Michel Huneault, Montreal, Québec | michelhuneault.com
Born in 1976, Michel Huneault has devoted himself to photography since 2008. Earlier he worked in international development, a career that took him to some 20 countries and that included a full year in Kandahar, Afghanistan.
Joannie Lafrenière, Montreal, Québec | jlafreniere.ca
A graduate in journalism and photography, Joannie Lafrenière is interested in the beautiful people she has the privilege to come across on the road through life. Her infinite curiosity and her eagle eye take her to novel subjects, and the camera becomes a pretext for true encounters.
Nigel Quinn, Îles-de-la-Madeleine, Québec | nigelquinnphoto.com
“Photography for me is the best way of healing my cynical side.

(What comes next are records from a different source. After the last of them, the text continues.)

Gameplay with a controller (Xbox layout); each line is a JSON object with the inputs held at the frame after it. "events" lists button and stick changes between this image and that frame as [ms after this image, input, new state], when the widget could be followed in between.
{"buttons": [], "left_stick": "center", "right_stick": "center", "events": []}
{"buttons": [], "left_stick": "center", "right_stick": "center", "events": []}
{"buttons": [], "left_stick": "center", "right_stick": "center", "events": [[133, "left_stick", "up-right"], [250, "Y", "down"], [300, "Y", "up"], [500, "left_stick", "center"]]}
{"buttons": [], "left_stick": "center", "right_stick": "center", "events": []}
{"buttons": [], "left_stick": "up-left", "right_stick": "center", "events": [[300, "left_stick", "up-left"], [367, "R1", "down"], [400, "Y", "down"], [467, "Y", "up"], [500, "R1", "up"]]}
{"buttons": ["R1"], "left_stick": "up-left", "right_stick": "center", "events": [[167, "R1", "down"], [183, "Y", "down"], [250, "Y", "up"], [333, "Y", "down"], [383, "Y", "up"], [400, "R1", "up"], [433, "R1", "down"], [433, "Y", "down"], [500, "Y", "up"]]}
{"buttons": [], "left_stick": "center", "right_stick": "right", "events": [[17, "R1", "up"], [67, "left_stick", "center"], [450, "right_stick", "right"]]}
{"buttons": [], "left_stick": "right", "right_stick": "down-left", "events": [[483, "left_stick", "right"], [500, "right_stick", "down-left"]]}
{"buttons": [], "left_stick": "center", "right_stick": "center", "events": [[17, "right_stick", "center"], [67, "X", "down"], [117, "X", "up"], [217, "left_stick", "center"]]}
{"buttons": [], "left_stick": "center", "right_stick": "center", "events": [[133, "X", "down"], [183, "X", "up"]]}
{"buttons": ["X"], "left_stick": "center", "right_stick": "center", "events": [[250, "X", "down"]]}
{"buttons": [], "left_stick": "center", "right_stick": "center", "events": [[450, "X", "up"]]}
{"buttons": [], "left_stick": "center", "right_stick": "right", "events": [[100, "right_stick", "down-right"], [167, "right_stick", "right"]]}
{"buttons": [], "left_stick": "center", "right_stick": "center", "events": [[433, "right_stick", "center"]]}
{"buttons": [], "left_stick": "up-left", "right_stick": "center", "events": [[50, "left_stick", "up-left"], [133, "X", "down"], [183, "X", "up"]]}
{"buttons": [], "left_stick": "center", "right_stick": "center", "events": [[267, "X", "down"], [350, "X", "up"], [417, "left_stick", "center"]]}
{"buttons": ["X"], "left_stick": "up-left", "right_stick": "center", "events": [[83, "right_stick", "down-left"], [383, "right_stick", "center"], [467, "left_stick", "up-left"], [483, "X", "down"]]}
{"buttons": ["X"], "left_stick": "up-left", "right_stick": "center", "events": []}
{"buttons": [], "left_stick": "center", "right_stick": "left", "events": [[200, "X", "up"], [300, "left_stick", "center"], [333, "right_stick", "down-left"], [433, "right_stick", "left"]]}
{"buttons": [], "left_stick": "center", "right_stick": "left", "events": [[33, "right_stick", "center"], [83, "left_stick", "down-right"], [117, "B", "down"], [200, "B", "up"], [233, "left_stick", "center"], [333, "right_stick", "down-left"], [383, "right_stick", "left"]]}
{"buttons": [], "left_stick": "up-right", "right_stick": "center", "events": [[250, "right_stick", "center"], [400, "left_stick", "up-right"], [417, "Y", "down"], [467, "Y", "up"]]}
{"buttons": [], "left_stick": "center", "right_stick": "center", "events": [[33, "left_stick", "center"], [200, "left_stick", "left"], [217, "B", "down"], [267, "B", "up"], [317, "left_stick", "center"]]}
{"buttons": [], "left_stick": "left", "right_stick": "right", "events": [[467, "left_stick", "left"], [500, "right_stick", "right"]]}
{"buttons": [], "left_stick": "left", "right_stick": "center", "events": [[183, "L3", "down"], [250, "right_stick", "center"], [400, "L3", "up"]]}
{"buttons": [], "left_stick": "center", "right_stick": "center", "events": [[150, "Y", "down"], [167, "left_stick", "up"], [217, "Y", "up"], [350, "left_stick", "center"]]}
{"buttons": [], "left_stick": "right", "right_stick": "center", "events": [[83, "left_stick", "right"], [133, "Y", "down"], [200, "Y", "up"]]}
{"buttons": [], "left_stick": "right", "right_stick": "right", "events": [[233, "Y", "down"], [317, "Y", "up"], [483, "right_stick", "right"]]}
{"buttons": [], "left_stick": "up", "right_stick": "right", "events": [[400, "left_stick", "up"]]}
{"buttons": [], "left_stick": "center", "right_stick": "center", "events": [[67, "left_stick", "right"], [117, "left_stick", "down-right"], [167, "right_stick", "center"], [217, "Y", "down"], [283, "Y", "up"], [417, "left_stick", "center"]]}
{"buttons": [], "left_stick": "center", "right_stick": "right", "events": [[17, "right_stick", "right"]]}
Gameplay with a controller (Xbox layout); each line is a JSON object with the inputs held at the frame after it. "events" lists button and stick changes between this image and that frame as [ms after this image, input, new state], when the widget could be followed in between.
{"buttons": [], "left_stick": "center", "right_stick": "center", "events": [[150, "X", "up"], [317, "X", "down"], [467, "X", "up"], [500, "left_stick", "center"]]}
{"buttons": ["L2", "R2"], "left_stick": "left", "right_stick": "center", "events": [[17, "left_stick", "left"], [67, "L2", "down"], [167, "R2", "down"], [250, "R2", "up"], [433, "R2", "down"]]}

Unapologetically esthetic in nature, there is a simple idealism in the subjective framing and presentation of a landscape in its best light that I find so very rewarding.”
Catherine Tremblay, Montreal, Québec | catherinetremblay.com
A native of Chicoutimi, Catherine Tremblay has lived and worked in Montreal since 2004. Since 2005 her work has received numerous awards and been presented in group and solo exhibitions throughout Québec, in Switzerland, in Africa and most recently in New York for the “Montreal/Brooklyn” project.
Group Exhibit AT rencontres
To address the theme “Identities and Territories,” Judith Bellavance presents her sensitive, poetic project News of Hope and other Micro-Fictions, while Jean-François Hamelin exhibits Témiscamingue, a plastic research project bordering on the documentary. Michel Huneault for his part demonstrates a discreet example of photojournalism with a still painful topical issue, Mégantic’s Long Night. Joannie Lafrenière, meanwhile, contributes a personal and intimate series on taxidermy, The Woman Who Saw the Bear. Nigel Quinn, an ecologically-sensitive photographer, unveils a series of portraits of Magdalen Islanders with What Remains. Finally, Catherine Tremblay invites the public to discover the link that joins human beings to their favorite landscapes with her collaborative project reVisiting.